┌────────
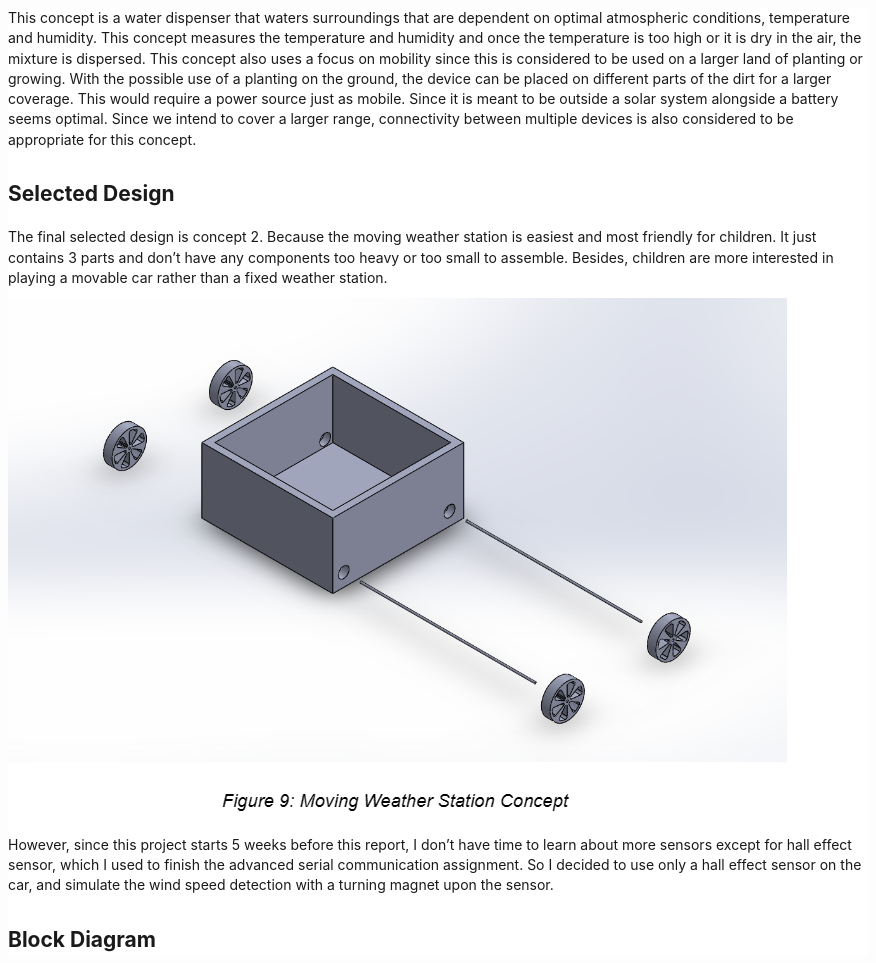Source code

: This concept is a water dispenser that waters surroundings that are dependent on optimal atmospheric conditions, temperature and humidity. This concept measures the temperature and humidity and once the temperature is too high or it is dry in the air, the mixture is dispersed. This concept also uses a focus on mobility since this is considered to be used on a larger land of planting or growing. With the possible use of a planting on the ground, the device can be placed on different parts of the dirt for a larger coverage. This would require a power source just as mobile. Since it is meant to be outside a solar system alongside a battery seems optimal. Since we intend to cover a larger range, connectivity between multiple devices is also considered to be appropriate for this concept.


## Selected Design
The final selected design is concept 2. Because the moving weather station is easiest and most friendly for children. It just contains 3 parts and don’t have any components too heavy or too small to assemble. Besides, children are more interested in playing a movable car rather than a fixed weather station.
![Figure 9](https://github.com/aaronwong535/EGR314-Spring24-Team312.github.io/blob/main/Screenshot%202024-04-30%20010241.png)

However, since this project starts 5 weeks before this report, I don’t have time to learn about more sensors except for hall effect sensor, which I used to finish the advanced serial communication assignment. So I decided to use only a hall effect sensor on the car, and simulate the wind speed detection with a turning magnet upon the sensor.


## Block Diagram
└────────
* Work order:
The lines to quote run from the one containing "However, since this" through the final line of the material above; please give them exactly, both ends included, and nothing else.

* Reply:
However, since this project starts 5 weeks before this report, I don’t have time to learn about more sensors except for hall effect sensor, which I used to finish the advanced serial communication assignment. So I decided to use only a hall effect sensor on the car, and simulate the wind speed detection with a turning magnet upon the sensor.


## Block Diagram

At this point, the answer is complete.